It takes more than money for an investment to flourish. This is especially true for startups and early-stage investment opportunities. Angel investors typically possess an additional number of skills and resources that increase the likelihood of success for a business. Startups will need these skills and resources to achieve early-stage milestones called Value Events. The level of support offered to a startup will largely depend on three critical factors: the investor(s) participation role, value events, and the type of startup. The crossroads of these three factors are further explored below in an attempt to better understand Supporting as a key fundamental of early-stage investing.
Investor Participation Roles
Angel investors can undertake a variety of roles within an investment deal. David Amis and Howard Stevenson identify five primary investor roles: Silent, Reserve Force, Team Member, Coach, and Controlling. As shown below, each role offers a unique set of resources to an early-stage startup.
Silent Investor – Purely financial, will take no active interest in the company.
Reserve Force Investor – Ready, willing, and able to help as requested by the entrepreneur (depending on skills).
Team Member Investor – Works in the company on particular projects or in a functional area.

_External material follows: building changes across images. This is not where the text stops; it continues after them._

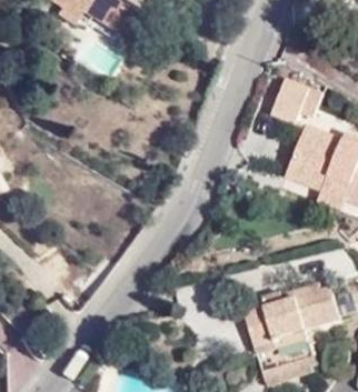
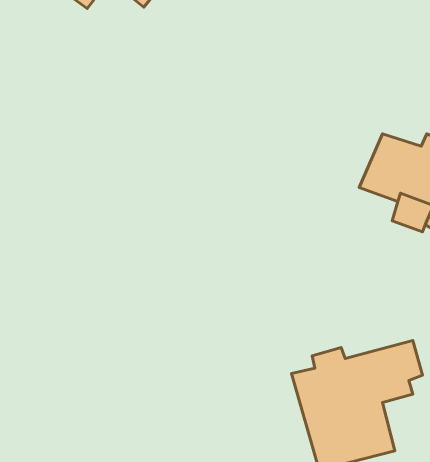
building: [270,76,321,121] -> none

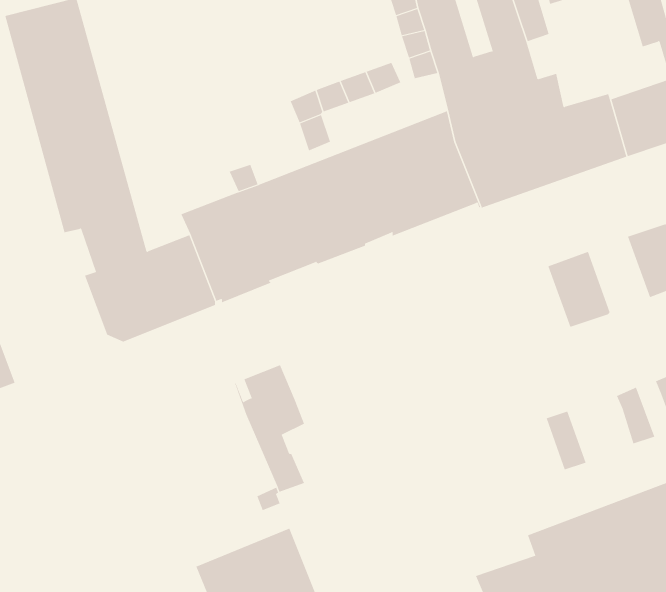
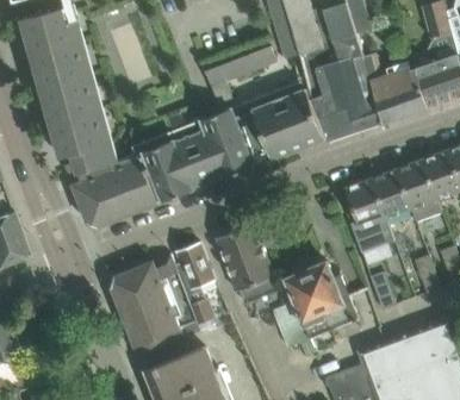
building: none -> [397,160,441,221]
building: none -> [344,179,393,252]
building: none -> [216,224,276,305]
building: none -> [111,254,184,355]
building: none -> [285,262,358,338]

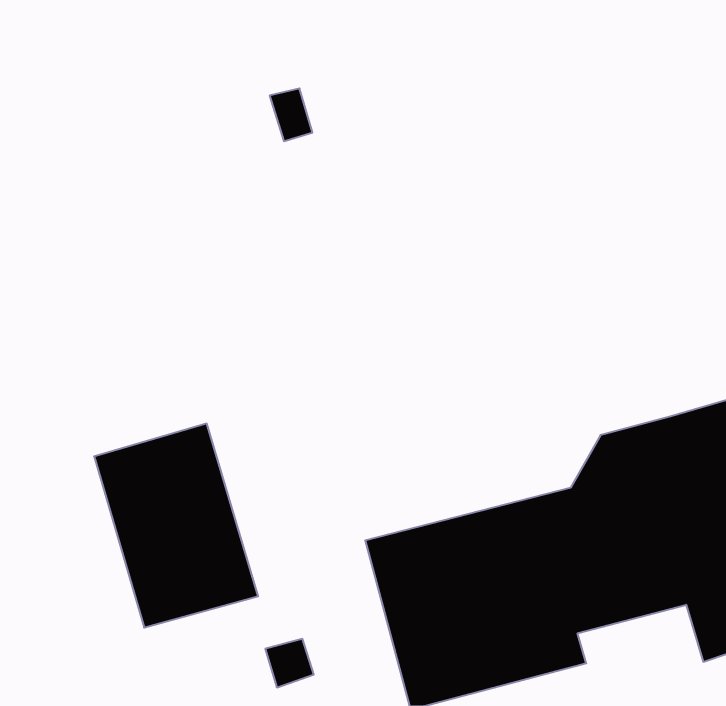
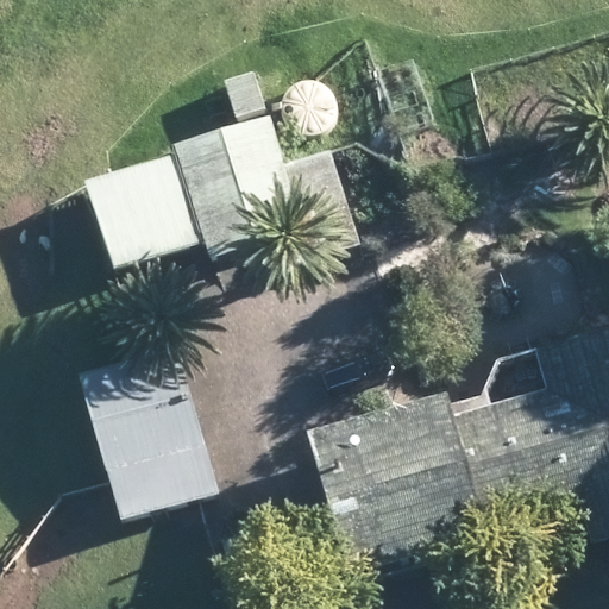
building: none -> [87,124,368,275]

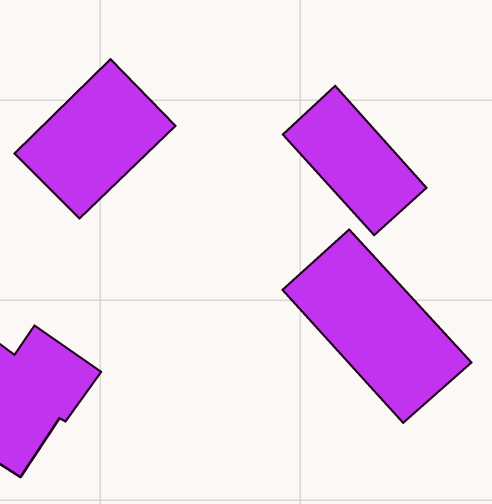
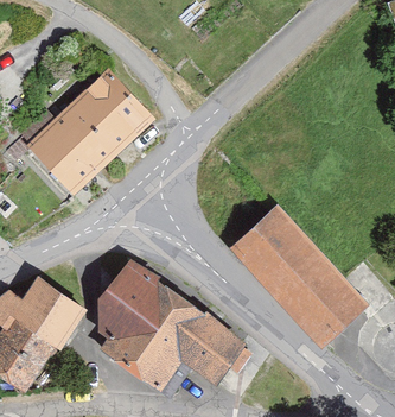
building: [283,86,427,235] -> none
building: none -> [94,264,251,393]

Coach Investor – High impact investor who does not control the company. Provides support, advice, and any assistance as needed and requested by the entrepreneur.
Controlling Investor – Investor becomes the entrepreneur by taking control (outright or through conventions) and manages the company.

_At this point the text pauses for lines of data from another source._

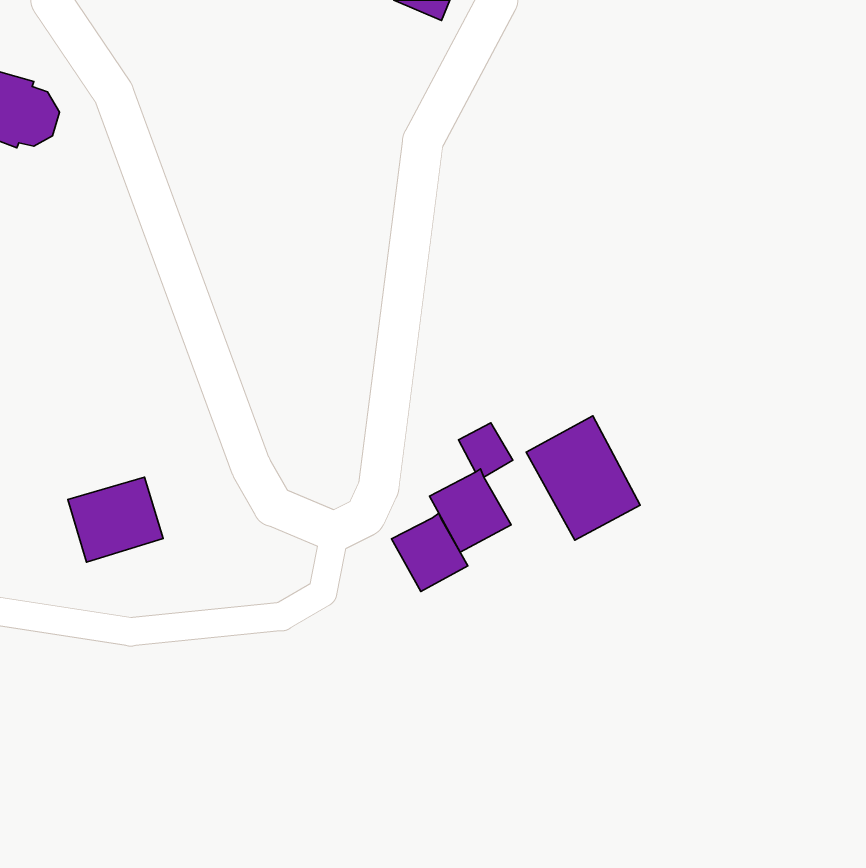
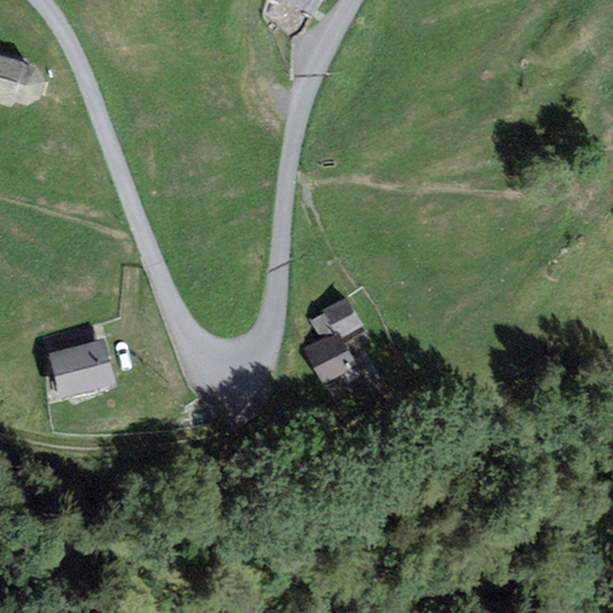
building: [526,416,640,540] -> none
building: [392,513,468,592] -> none

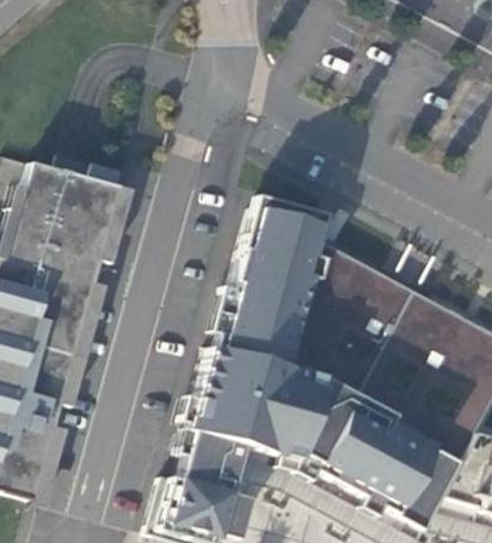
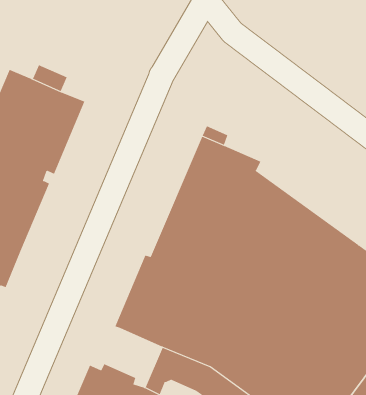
building: [189,436,251,498] -> none

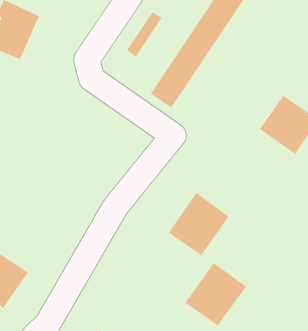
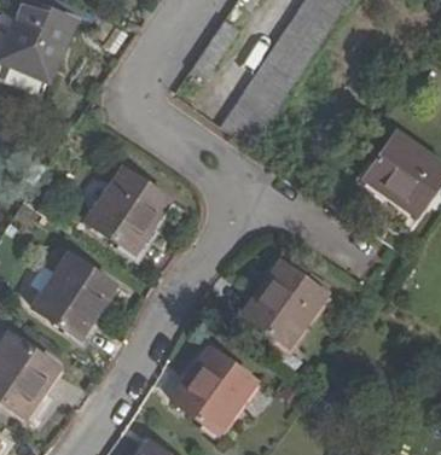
building: none -> [88,167,169,250]
building: none -> [33,250,118,337]
building: [184,262,247,326] -> [173,348,256,433]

It is important to note that roles are not static. An angel investor can start with one participation role and transition onto another as the needs of the startup change. As Eliot Peper, a contributor to The Startup, explains, “angels can be crucial and sometimes add substantial value beyond cash by making key introductions and giving critical advice” (2017). This is extremely important because as the venture progresses and faces new Value Events, it will require different resources.
Value Events
It is clear that the dynamics of startups are vastly different from those of established businesses. As such, their early progress is measured in terms of achieving Value Events. Amis and Stevenson define Value Events as “the key events needed for the company to succeed and for you to get a financial win” (p. 254, 2001). Depending on their role, angel investors can become essential in achieving these milestones. Value Events happen throughout all functional areas of the business such as marketing, financial, or production. Therefore, it important to have a clear understanding of all non-financial investor resources and their availability to entrepreneurs.
Types of Startups
The four main types of startups businesses are product, service, retail, and e-business. Each of these business types is unique and have different Value Events. Below are a few examples of those Value Events associated with each business type.

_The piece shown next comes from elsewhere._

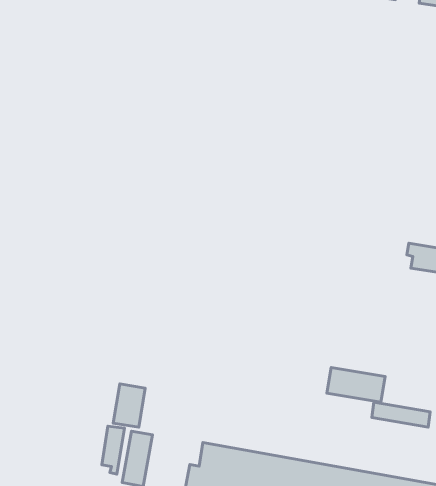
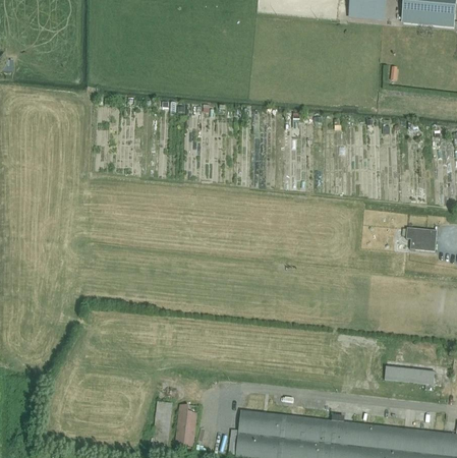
building: [327,367,385,402] -> none
building: [113,384,145,427] -> none

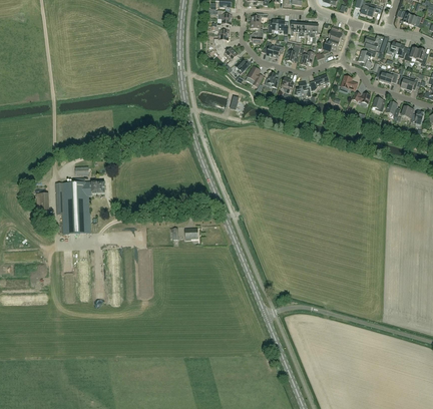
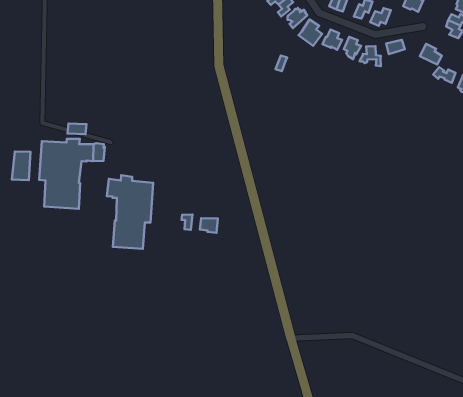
building: none -> [107,175,153,249]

Product Business – Defining the product; Building a first prototype; & Scale production.
Service Business – Defining the service concept; Raising the first round of capital; & Initiating operations.
Retail Business – Formulating the retail concept; Store launch; & Incorporating an expansion team.
E-Business – Developing an e-business concept; Building a site; & Attaining critical mass (viral usage).
Each of these three components must effectively interlock with each other to increase the likelihood of success. These interactions can be explicitly embedded within the deal terms or kept informal (verbal) to allow for flexibility. Either way, the relationship between the angel investors and entrepreneurs should be such that these interactions occur as seamlessly as possible. Supporting activities can ultimately make or break an early-stage investment deal, so it would be in everyone’s interest to foster strong working relationships and understand each other’s expectations.
Resources
Amis, D. & Stevenson, H. (2001). Winning angels: the 7 fundamentals of early stage investing. London: Pearson Education Limited 2001.
Peper, E. (2017, January, 10). A founder’s guide to working with angel investors. The Startup. Retrieved from https://medium.com/swlh/a-founders-guide-to-working-with-angel-investors-dec8619b50b6
Hi Jose,
Like you mentioned, I think it’s critical to understand what stage the business is in in order to determine what kind of support they need. A business just starting out might need more coaching then that of a more seasoned business that might just need capital to take them to the next level. As an entrepreneur, I wonder when these landmarks are in the business journey when angel investors can or should be brought in. As someone who is running a start-up I would personally lean towards having a coach in order to learn from them what best practices are in the industry.
Carter Jones
Jose,
It was indeed clever of you to consider the three elements of Investor’s Resources, Value Events & the type of Start up that is being manifested. I didn’t connect them to reach a single conceptualization as a team of factors that go into “Supporting” at all. Having it presented in such a way allows me to see more of what I clearly skipped over unintentionally. And this is a perfect example of the benefit of learning through an LCM.